Friday, September 7, 2012

Bridesmaid IV


Dziś czas na ostatnią z druhen (nadal akcja:)



Szczerze mówiąc w czasie przymiarek wyglądała lepiej... mam nadzieję, że na żywo było ładniej...
Jeśli nie - nie czuję się winna (dziewczyna unikała ostatniej przymiarki jak ognia by ostatecznie wcale się ona nie odbyła).
Nie wiem czym jest spowodowana ta "bułeczka" pod pachą... sukienka wygląda na luźnawą... czyżby ktoś nosił na co dzień źle dobrane staniki?
Czy ktoś jeszcze tutaj ma "hopla" na punkcie staników, a właściwie ich poprawnego rozmiaru? Ja mam... A wracając do sukienki to włascicielka ma ogólnie rzecz biorąc fajną figurę, więc mam nadzieję, że się jakoś broni...
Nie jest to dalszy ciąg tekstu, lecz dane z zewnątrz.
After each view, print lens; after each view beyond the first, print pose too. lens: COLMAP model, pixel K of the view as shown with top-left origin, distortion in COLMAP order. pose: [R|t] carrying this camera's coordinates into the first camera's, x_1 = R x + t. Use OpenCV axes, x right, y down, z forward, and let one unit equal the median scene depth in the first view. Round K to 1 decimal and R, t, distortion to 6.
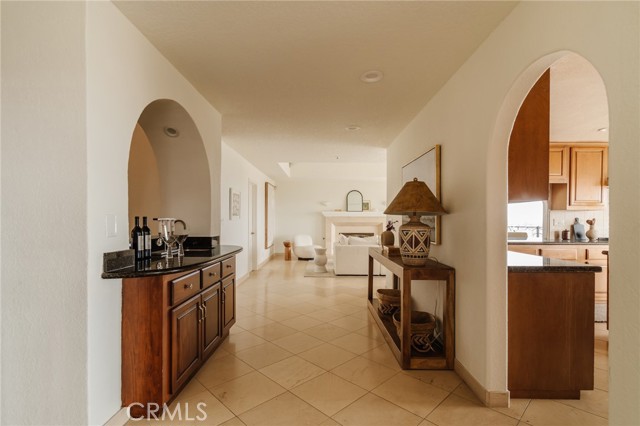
lens RADIAL K [[314.7, 0, 302.9], [0, 314.7, 217.6], [0, 0, 1]] dist [0.007111, 0.000075]
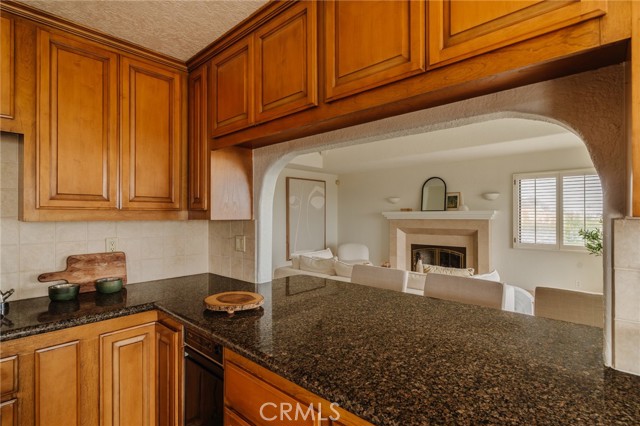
lens RADIAL K [[314.7, 0, 319.2], [0, 314.7, 215.6], [0, 0, 1]] dist [0.007111, 0.000075]
pose [[0.757808, -0.007165, -0.652438, 0.721354], [0.006405, 0.999973, -0.003543, -0.016554], [0.652446, -0.001494, 0.757834, 0.681904]]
A tak wyglądał sukienka robocza:



a takie coś włascicielka chciała (ale zostało jej to wybite z głowy, bo nie grało z pozostałymi sukienkami druhen):


I to by było na tyle... - więcej druhen nie było :)

Pozdrawiam i do jutra :)

PS: Pozostałe posty z tej serii: 45. Bridesmaid I
                                              46. Bridesmaid II
                                              47. Bridesmaid III
 

5 comments :

  1. Ależ straszliwa i profesjonalna robota - chylę czoła... :)

    Gdzieś czytałam (mam nadzieję że nie u Ciebie ;))) ) że kobitki przychodzą na przymiarki w bylejakich biustonoszach, a potem zakładają mega push-upy i się okazuje że nic nie pasuje, bo biust jest nagle 5cm wyżej - masssakra...

    ReplyDelete
  2. chyba u mnie:) a przynajmniej narzekanie w podobnym stylu było tutaj: http://missprecision.blogspot.be/2012/05/31-sukienka-dla-valerii.html

    Pozdrawiam

    ReplyDelete
  3. Dobrze,ze wybiłaś jej te falbanki bo żle by to wyglądał. Poza tym spisałas się na medal jesli chodzi o wszystkie 4 druhny :)))

    ReplyDelete
  4. Tiaaa właściwy stanik podczas przymiarki to podstawa. Przychodź w takim w jakim będziesz chodzić a nie w "roboczym". Sukienki (wszystkie) są cudowne. I w moim ulubionym kolorze. Ja bym nie dała rady tak pięknie uszyć.